▶ [PROBLEM DETAILS]
Extract all of the entries and give them again, word for word.
Start of Block
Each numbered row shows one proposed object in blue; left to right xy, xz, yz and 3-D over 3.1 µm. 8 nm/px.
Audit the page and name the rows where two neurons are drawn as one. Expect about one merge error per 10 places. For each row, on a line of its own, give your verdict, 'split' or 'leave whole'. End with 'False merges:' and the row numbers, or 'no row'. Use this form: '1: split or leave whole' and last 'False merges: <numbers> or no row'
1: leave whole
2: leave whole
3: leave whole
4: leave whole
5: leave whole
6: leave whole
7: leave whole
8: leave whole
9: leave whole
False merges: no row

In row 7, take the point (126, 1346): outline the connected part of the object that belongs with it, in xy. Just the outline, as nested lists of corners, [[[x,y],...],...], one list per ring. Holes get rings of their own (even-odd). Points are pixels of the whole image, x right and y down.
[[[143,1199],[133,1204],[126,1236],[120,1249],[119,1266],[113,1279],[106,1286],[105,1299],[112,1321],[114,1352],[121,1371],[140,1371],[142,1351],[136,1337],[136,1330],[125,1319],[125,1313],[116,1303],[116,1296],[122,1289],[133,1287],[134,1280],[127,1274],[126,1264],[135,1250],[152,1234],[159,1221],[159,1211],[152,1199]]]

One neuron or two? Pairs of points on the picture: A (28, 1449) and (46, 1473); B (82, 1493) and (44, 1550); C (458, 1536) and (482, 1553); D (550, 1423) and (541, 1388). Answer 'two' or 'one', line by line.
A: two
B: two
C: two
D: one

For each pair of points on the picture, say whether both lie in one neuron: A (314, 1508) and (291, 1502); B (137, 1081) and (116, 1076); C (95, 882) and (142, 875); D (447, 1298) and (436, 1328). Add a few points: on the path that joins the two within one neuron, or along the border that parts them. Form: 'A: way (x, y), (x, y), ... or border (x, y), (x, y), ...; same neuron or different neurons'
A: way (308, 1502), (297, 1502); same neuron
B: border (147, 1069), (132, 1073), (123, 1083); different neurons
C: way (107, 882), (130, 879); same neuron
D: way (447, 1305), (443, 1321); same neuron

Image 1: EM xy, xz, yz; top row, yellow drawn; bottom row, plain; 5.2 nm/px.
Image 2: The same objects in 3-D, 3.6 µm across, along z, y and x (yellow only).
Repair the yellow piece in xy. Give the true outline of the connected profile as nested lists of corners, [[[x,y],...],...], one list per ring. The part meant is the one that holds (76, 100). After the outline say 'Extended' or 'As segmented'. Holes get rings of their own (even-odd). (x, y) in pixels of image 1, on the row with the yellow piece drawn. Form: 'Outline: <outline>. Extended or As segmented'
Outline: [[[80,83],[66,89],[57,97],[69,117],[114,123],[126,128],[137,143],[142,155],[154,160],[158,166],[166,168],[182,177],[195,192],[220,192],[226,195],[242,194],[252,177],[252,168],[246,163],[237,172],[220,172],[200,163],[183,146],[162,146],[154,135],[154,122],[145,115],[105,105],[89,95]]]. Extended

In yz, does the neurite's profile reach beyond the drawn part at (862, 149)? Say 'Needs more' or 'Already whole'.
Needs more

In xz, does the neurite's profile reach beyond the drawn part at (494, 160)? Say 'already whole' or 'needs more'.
End of Block
▶ [RESULT OF THE TASK]
Each numbered row shows one proposed object in blue; left to right xy, xz, yz and 3-D over 3.1 µm. 8 nm/px.
Audit the page and name the rows where two neurons are drawn as one. Expect about one merge error per 10 places. For each row, on a line of its own, give your verdict, 'split' or 'leave whole'. End with 'False merges:' and the row numbers, or 'no row'. Use this form: '1: split or leave whole' and last 'False merges: <numbers> or no row'
1: leave whole
2: leave whole
3: leave whole
4: leave whole
5: leave whole
6: leave whole
7: leave whole
8: leave whole
9: leave whole
False merges: no row

In row 7, take the point (126, 1346): outline the connected part of the object that belongs with it, in xy. Just the outline, as nested lists of corners, [[[x,y],...],...], one list per ring. Holes get rings of their own (even-odd). Points are pixels of the whole image, x right and y down.
[[[143,1199],[133,1204],[126,1236],[120,1249],[119,1266],[113,1279],[106,1286],[105,1299],[112,1321],[114,1352],[121,1371],[140,1371],[142,1351],[136,1337],[136,1330],[125,1319],[125,1313],[116,1303],[116,1296],[122,1289],[133,1287],[134,1280],[127,1274],[126,1264],[135,1250],[152,1234],[159,1221],[159,1211],[152,1199]]]

One neuron or two? Pairs of points on the picture: A (28, 1449) and (46, 1473); B (82, 1493) and (44, 1550); C (458, 1536) and (482, 1553); D (550, 1423) and (541, 1388). Answer 'two' or 'one', line by line.
A: two
B: two
C: two
D: one

For each pair of points on the picture, say whether both lie in one neuron: A (314, 1508) and (291, 1502); B (137, 1081) and (116, 1076); C (95, 882) and (142, 875); D (447, 1298) and (436, 1328). Add a few points: on the path that joins the two within one neuron, or along the border that parts them. Form: 'A: way (x, y), (x, y), ... or border (x, y), (x, y), ...; same neuron or different neurons'
A: way (308, 1502), (297, 1502); same neuron
B: border (147, 1069), (132, 1073), (123, 1083); different neurons
C: way (107, 882), (130, 879); same neuron
D: way (447, 1305), (443, 1321); same neuron

Image 1: EM xy, xz, yz; top row, yellow drawn; bottom row, plain; 5.2 nm/px.
Image 2: The same objects in 3-D, 3.6 µm across, along z, y and x (yellow only).
Repair the yellow piece in xy. Give the true outline of the connected profile as nested lists of corners, [[[x,y],...],...], one list per ring. The part meant is the one that holds (76, 100). After the outline say 'Extended' or 'As segmented'. Holes get rings of their own (even-odd). (x, y) in pixels of image 1, on the row with the yellow piece drawn. Form: 'Outline: <outline>. Extended or As segmented'
Outline: [[[80,83],[66,89],[57,97],[69,117],[114,123],[126,128],[137,143],[142,155],[154,160],[158,166],[166,168],[182,177],[195,192],[220,192],[226,195],[242,194],[252,177],[252,168],[246,163],[237,172],[220,172],[200,163],[183,146],[162,146],[154,135],[154,122],[145,115],[105,105],[89,95]]]. Extended

In yz, does the neurite's profile reach beyond the drawn part at (862, 149)? Say 'Needs more' or 'Already whole'.
Needs more

In xz, does the neurite's profile reach beyond the drawn part at (494, 160)? Say 'already whole' or 'needs more'.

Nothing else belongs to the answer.